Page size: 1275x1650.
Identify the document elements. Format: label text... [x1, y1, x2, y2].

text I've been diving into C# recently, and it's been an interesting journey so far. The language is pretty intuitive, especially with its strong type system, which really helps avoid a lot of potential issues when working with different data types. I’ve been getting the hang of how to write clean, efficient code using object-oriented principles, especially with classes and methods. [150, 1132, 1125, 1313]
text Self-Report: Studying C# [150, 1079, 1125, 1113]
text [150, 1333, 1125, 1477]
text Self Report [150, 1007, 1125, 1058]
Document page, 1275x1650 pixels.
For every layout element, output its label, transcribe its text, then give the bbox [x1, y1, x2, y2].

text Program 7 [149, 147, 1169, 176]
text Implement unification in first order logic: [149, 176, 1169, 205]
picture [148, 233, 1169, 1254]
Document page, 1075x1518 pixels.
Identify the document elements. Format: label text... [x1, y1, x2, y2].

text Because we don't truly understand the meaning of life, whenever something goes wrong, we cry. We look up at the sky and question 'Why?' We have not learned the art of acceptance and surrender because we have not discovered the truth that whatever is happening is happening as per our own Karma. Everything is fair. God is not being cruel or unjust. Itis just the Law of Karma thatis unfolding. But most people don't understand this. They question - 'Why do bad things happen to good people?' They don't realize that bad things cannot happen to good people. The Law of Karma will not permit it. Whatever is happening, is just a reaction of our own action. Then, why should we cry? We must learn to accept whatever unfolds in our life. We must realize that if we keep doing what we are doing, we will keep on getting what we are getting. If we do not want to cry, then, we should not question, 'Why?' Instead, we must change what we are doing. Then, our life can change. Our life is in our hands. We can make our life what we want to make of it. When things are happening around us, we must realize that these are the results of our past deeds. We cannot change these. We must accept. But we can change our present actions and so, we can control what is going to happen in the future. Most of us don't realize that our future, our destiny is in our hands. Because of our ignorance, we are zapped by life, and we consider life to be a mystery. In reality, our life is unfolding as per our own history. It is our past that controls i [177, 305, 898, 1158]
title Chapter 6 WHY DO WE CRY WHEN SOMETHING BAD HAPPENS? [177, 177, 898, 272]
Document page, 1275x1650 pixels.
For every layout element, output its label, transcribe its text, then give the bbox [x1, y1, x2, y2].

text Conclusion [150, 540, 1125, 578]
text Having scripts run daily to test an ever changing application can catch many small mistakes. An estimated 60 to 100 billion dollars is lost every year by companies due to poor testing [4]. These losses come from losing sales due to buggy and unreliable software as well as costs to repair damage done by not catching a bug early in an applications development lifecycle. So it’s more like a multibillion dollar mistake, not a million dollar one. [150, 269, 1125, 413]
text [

◆ **AIM OF THE TASK**: Whatever is in the entries above, write it out exactly.

◆ **THE COMPLETED TASK**:
Page size: 1275x1650.
Identify the document elements. Format: label text... [x1, y1, x2, y2].

text I've been diving into C# recently, and it's been an interesting journey so far. The language is pretty intuitive, especially with its strong type system, which really helps avoid a lot of potential issues when working with different data types. I’ve been getting the hang of how to write clean, efficient code using object-oriented principles, especially with classes and methods. [150, 1132, 1125, 1313]
text Self-Report: Studying C# [150, 1079, 1125, 1113]
text [150, 1333, 1125, 1477]
text Self Report [150, 1007, 1125, 1058]
Document page, 1275x1650 pixels.
For every layout element, output its label, transcribe its text, then give the bbox [x1, y1, x2, y2].

text Program 7 [149, 147, 1169, 176]
text Implement unification in first order logic: [149, 176, 1169, 205]
picture [148, 233, 1169, 1254]
Document page, 1075x1518 pixels.
Identify the document elements. Format: label text... [x1, y1, x2, y2].

text Because we don't truly understand the meaning of life, whenever something goes wrong, we cry. We look up at the sky and question 'Why?' We have not learned the art of acceptance and surrender because we have not discovered the truth that whatever is happening is happening as per our own Karma. Everything is fair. God is not being cruel or unjust. Itis just the Law of Karma thatis unfolding. But most people don't understand this. They question - 'Why do bad things happen to good people?' They don't realize that bad things cannot happen to good people. The Law of Karma will not permit it. Whatever is happening, is just a reaction of our own action. Then, why should we cry? We must learn to accept whatever unfolds in our life. We must realize that if we keep doing what we are doing, we will keep on getting what we are getting. If we do not want to cry, then, we should not question, 'Why?' Instead, we must change what we are doing. Then, our life can change. Our life is in our hands. We can make our life what we want to make of it. When things are happening around us, we must realize that these are the results of our past deeds. We cannot change these. We must accept. But we can change our present actions and so, we can control what is going to happen in the future. Most of us don't realize that our future, our destiny is in our hands. Because of our ignorance, we are zapped by life, and we consider life to be a mystery. In reality, our life is unfolding as per our own history. It is our past that controls i [177, 305, 898, 1158]
title Chapter 6 WHY DO WE CRY WHEN SOMETHING BAD HAPPENS? [177, 177, 898, 272]
Document page, 1275x1650 pixels.
For every layout element, output its label, transcribe its text, then give the bbox [x1, y1, x2, y2].

text Conclusion [150, 540, 1125, 578]
text Having scripts run daily to test an ever changing application can catch many small mistakes. An estimated 60 to 100 billion dollars is lost every year by companies due to poor testing [4]. These losses come from losing sales due to buggy and unreliable software as well as costs to repair damage done by not catching a bug early in an applications development lifecycle. So it’s more like a multibillion dollar mistake, not a million dollar one. [150, 269, 1125, 413]
text [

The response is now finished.